[EXERCISE OBJECTIVE]: Keep only those lines of the records that include the string "hand".

+++ TASK INPUT +++

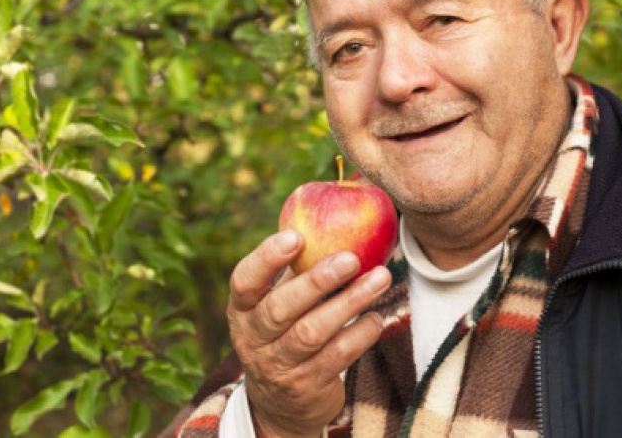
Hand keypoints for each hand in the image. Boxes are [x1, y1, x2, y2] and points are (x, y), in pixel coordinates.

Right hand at [226, 230, 391, 437]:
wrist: (278, 403)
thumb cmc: (282, 332)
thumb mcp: (273, 304)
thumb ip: (292, 271)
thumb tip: (330, 218)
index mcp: (241, 309)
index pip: (245, 281)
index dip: (267, 258)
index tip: (296, 236)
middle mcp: (253, 338)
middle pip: (281, 308)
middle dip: (317, 280)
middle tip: (351, 257)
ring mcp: (277, 365)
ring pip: (312, 332)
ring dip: (349, 303)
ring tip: (380, 278)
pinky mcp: (305, 387)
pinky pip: (336, 357)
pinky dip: (359, 335)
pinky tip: (376, 317)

+++

[SOLUTION FOR THIS TASK]:
Hand keypoints for each hand in the image. Boxes are [x1, y1, x2, y2] and points are (x, y), in pixel coordinates.
Right hand at [226, 230, 391, 437]:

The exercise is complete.